En cas d’hémorragie sous-arachnoïdienne, le LCR reste uniformément hémorragique tout au long du prélèvement; une xanthochromie est souvent présente plusieurs heures après l’hémorragie; et les globules rouges sont habituellement vieillis et crénelés. Un liquide légèrement jaune peut également être dû à des chromogènes séniles, un ictère intense ou une hyperprotéinorachie supérieure (> 100 mg/dL).

Numération cellulaire du LCR, glycorachie et protéinorachie

La numération et la formule cellulaire, le dosage du glucose et des protéines peuvent être utiles au diagnostic de nombreuses affections neurologiques ( Anomalies du liquide céphalorachidien dans divers troubles).

Normalement, le rapport glycorachie:glycémie est de l'ordre de 0,6 et sauf en cas d'hypoglycémie sévère, la glycorachie est habituellement > 50 mg/dL (> 2,78 mmol/L).

L'hyperprotéinorachie (> 50 mg/dL) est un marqueur sensible mais peu spécifique; une augmentation des protéines > 500 mg/dL est observée (entre autres) en cas de méningite purulente, de méningite tuberculeuse avancée, de compression médullaire ou de ponction traumatique. Le dosage des Ig (normalement < 15%), la recherche de bandes oligoclonales et de la protéine basique de la myéline aident au diagnostic de maladie démyélinisante.

Coloration, examen et culture du LCR

Si l'on suspecte une infection, le sédiment centrifugé du LCR est coloré à la recherche de bactéries (coloration de Gram), pour la tuberculose (acido-résistante ou immunofluorescence), et pour Cryptococcus sp (encre de Chine). Le recueil de grandes quantités de liquide (10 mL) augmente les chances de retrouver des pathogènes, notamment certains bacilles et certains champignons acido-résistants, à la fois par les colorations et les cultures. Dans une méningite à méningocoques en début d'évolution ou en cas de leucopénie sévère, la protéinorachie peut être trop basse pour que les bactéries adhèrent sur la lame au cours de la coloration de Gram, donnant un résultat faussement négatif. L'addition d'une goutte d'un sérum stérile au sédiment de LCR permet d'éviter ce problème. Lorsqu'on suspecte une méningo-encéphalite hémorragique, on utilise un montage humide pour la recherche d'amibes. Le test d'agglutination au latex et les tests de coagglutination peuvent permettre une identification rapide des bactéries, notamment lorsque les colorations et les cultures sont négatives (p. ex., méningite décapitée). Le LCR doit être mis en culture aérobie et anaérobie et pour recherche de bacilles et de champignons acido-résistants.

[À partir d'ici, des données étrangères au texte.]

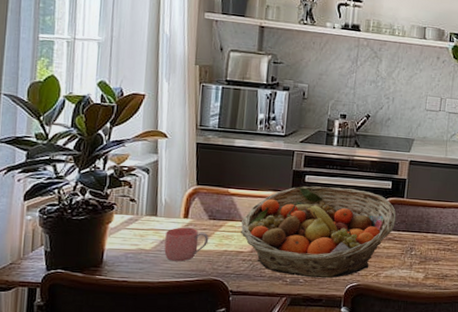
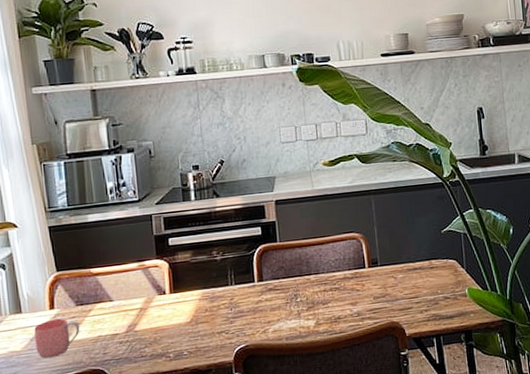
fruit basket: present [241,186,397,279] -> none [111,242,273,350]

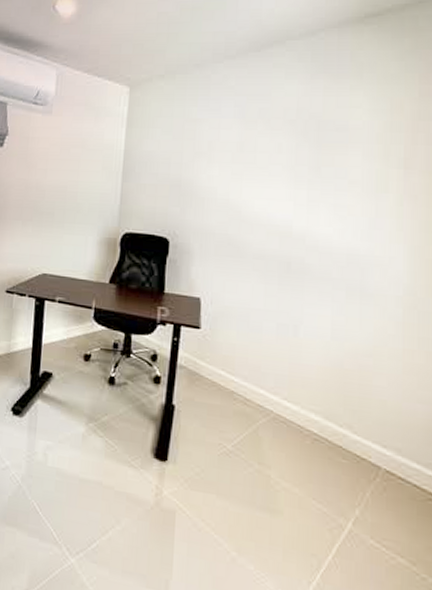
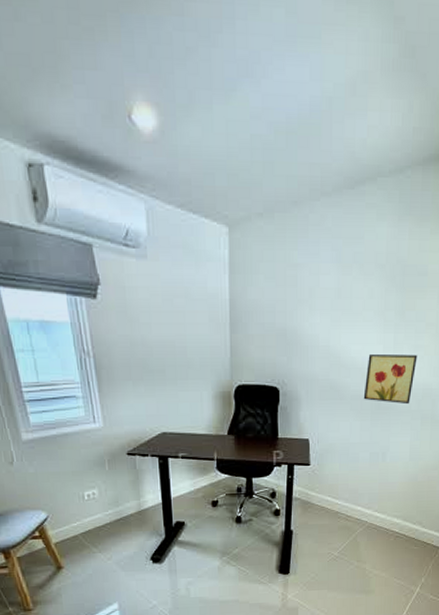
wall art: none [269,210,338,271] -> present [363,353,418,405]

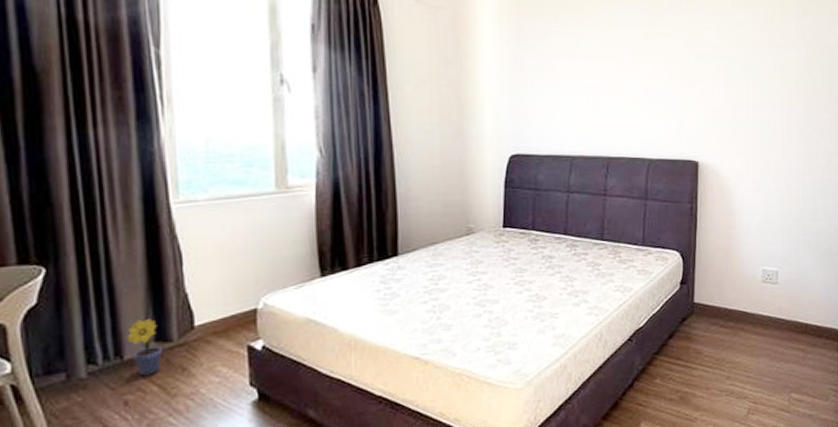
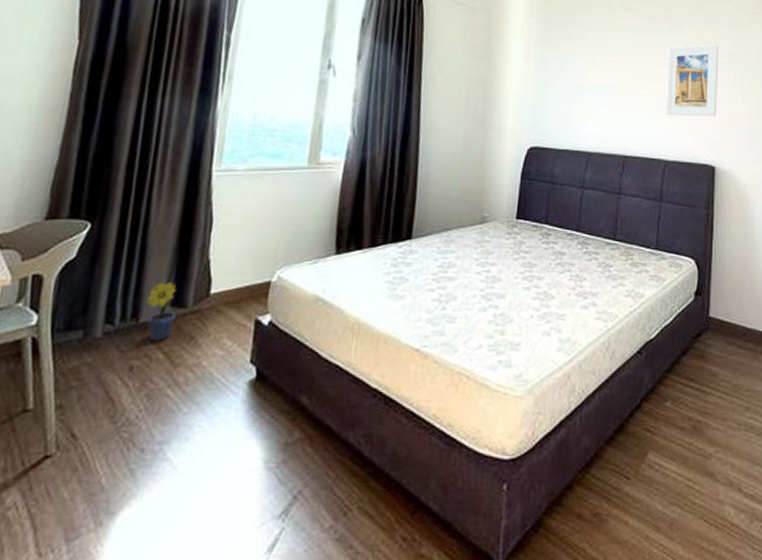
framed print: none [648,35,701,113] -> present [666,45,719,117]

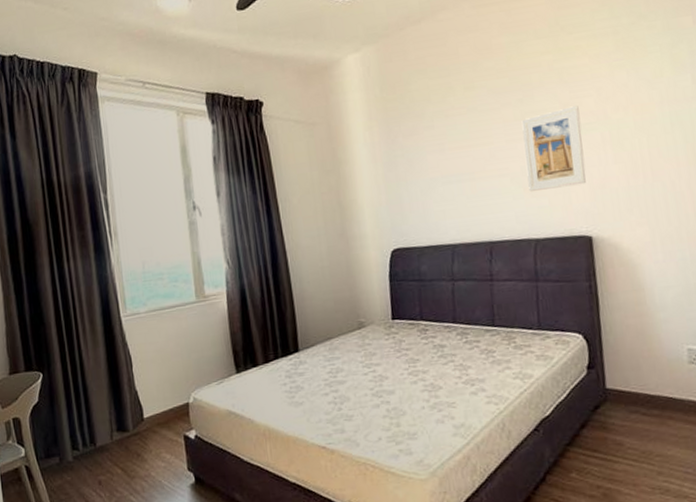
potted plant: present [146,282,177,342] -> none [97,412,123,461]

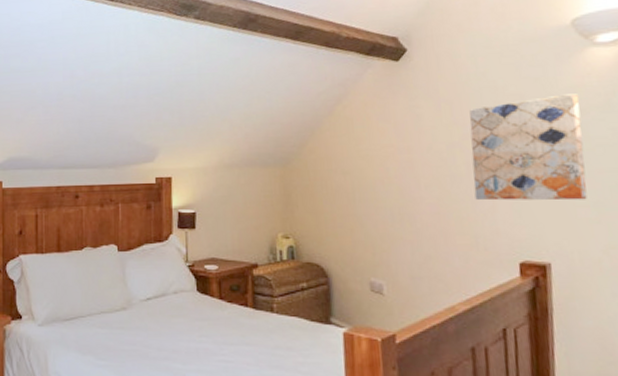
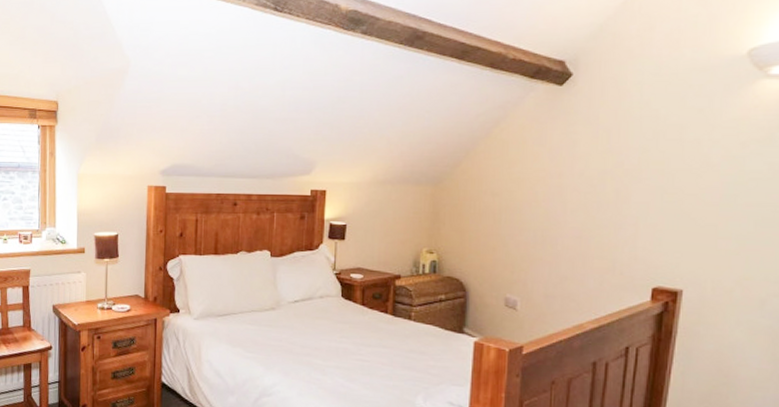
wall art: present [469,93,587,201] -> none [619,126,742,232]

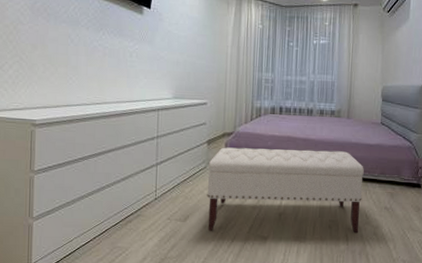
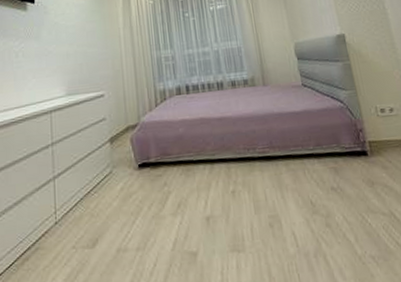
bench: present [207,147,364,233] -> none [114,125,308,256]

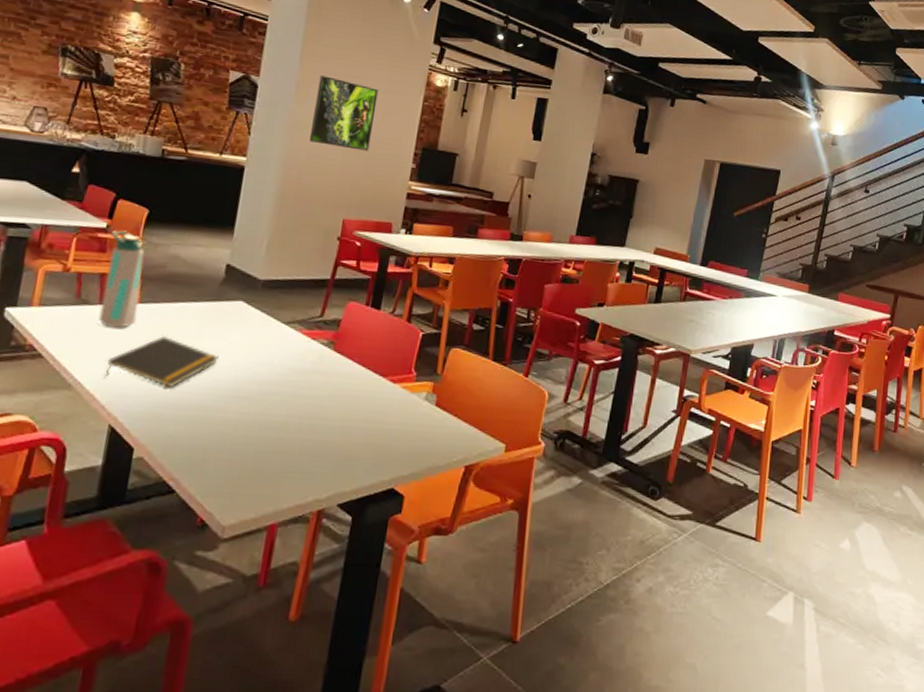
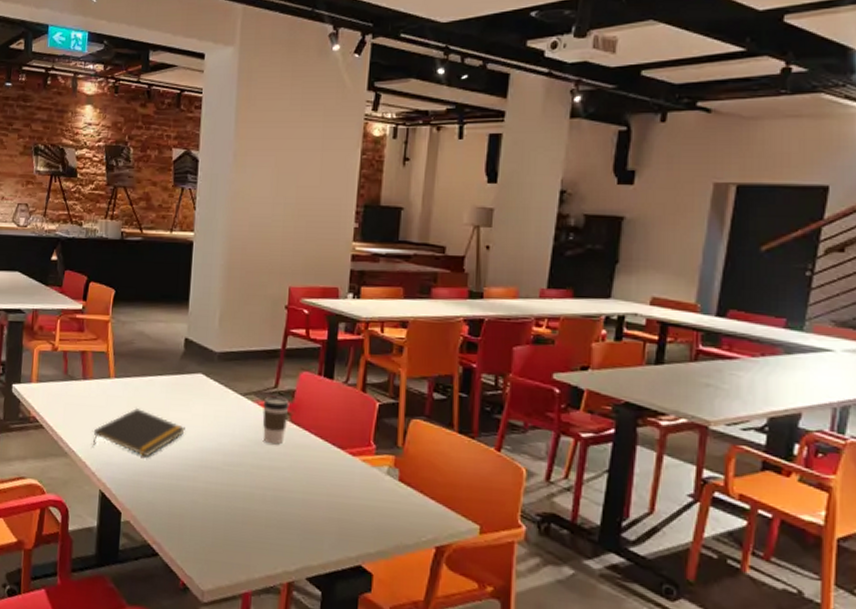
water bottle: present [98,230,145,328] -> none [83,310,115,401]
coffee cup: none [303,325,334,373] -> present [262,396,290,445]
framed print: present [310,75,379,151] -> none [251,141,314,215]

À l'exception des entérovirus, on retrouve rarement des virus dans le LCR. Des groupes de tests d'Ac antiviraux sont disponibles.

Le test du VDRL (Venereal Disease Research Laboratories) et la recherche de l'Ag cryptococcique sont souvent effectués systématiquement. Des tests PCR pour le virus herpes simplex et d'autres pathogènes du SNC sont disponibles.